§ REQUIRED ACTION: From the data below, repeat exactly the lines from the line with "-  Humanoïde (kenku)" to the line with "autres effets magiques.", both included.

[Saved data entries]
━━━━━━━━━━

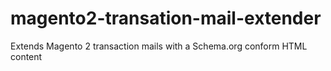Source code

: # magento2-transation-mail-extender
Extends Magento 2 transaction mails with a Schema.org conform HTML content
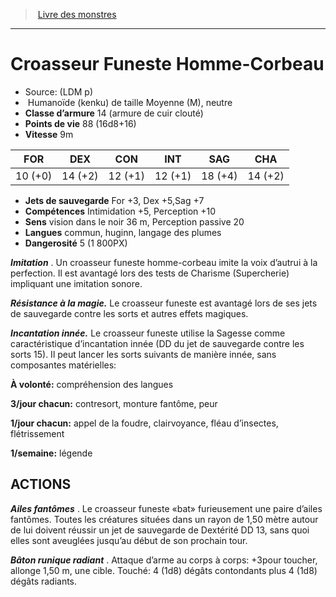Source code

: ﻿> [Livre des monstres](tome_of_beasts.md)

---

# Croasseur Funeste Homme-Corbeau

- Source: (LDM p)
-  Humanoïde (kenku) de taille Moyenne (M), neutre
- **Classe d’armure** 14 (armure de cuir clouté)
- **Points de vie** 88 (16d8+16)
- **Vitesse** 9m

|FOR|DEX|CON|INT|SAG|CHA|
|---|---|---|---|---|---|
|10 (+0)|14 (+2)|12 (+1)|12 (+1)|18 (+4)|14 (+2)|

- **Jets de sauvegarde** For +3, Dex +5,Sag +7
- **Compétences** Intimidation +5, Perception +10
- **Sens** vision dans le noir 36 m, Perception passive 20
- **Langues** commun, huginn, langage des plumes
- **Dangerosité** 5 (1 800PX)

**_Imitation_** . Un croasseur funeste homme-corbeau imite la voix d’autrui à la perfection. Il est avantagé lors des tests de Charisme (Supercherie) impliquant une imitation sonore.

**_Résistance à la magie._** Le croasseur funeste est avantagé lors de ses jets de sauvegarde contre les sorts et autres effets magiques.

**_Incantation innée._** Le croasseur funeste utilise la Sagesse comme caractéristique d’incantation innée (DD du jet de sauvegarde contre les sorts 15). Il peut lancer les sorts suivants de manière innée, sans composantes matérielles:

**À volonté:** compréhension des langues

**3/jour chacun:** contresort, monture fantôme, peur

**1/jour chacun:** appel de la foudre, clairvoyance, fléau d’insectes, flétrissement

**1/semaine:**  légende

## ACTIONS

**_Ailes fantômes_** . Le croasseur funeste «bat» furieusement une paire d’ailes fantômes. Toutes les créatures situées dans un rayon de 1,50 mètre autour de lui doivent réussir un jet de sauvegarde de Dextérité DD 13, sans quoi elles sont aveuglées jusqu’au début de son prochain tour.

**_Bâton runique radiant_** . Attaque d’arme au corps à corps: +3pour toucher, allonge 1,50 m, une cible. Touché: 4 (1d8) dégâts contondants plus 4 (1d8) dégâts radiants.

━━━━━━━━━━

§ TASK OUTPUT:
-  Humanoïde (kenku) de taille Moyenne (M), neutre
- **Classe d’armure** 14 (armure de cuir clouté)
- **Points de vie** 88 (16d8+16)
- **Vitesse** 9m

|FOR|DEX|CON|INT|SAG|CHA|
|---|---|---|---|---|---|
|10 (+0)|14 (+2)|12 (+1)|12 (+1)|18 (+4)|14 (+2)|

- **Jets de sauvegarde** For +3, Dex +5,Sag +7
- **Compétences** Intimidation +5, Perception +10
- **Sens** vision dans le noir 36 m, Perception passive 20
- **Langues** commun, huginn, langage des plumes
- **Dangerosité** 5 (1 800PX)

**_Imitation_** . Un croasseur funeste homme-corbeau imite la voix d’autrui à la perfection. Il est avantagé lors des tests de Charisme (Supercherie) impliquant une imitation sonore.

**_Résistance à la magie._** Le croasseur funeste est avantagé lors de ses jets de sauvegarde contre les sorts et autres effets magiques.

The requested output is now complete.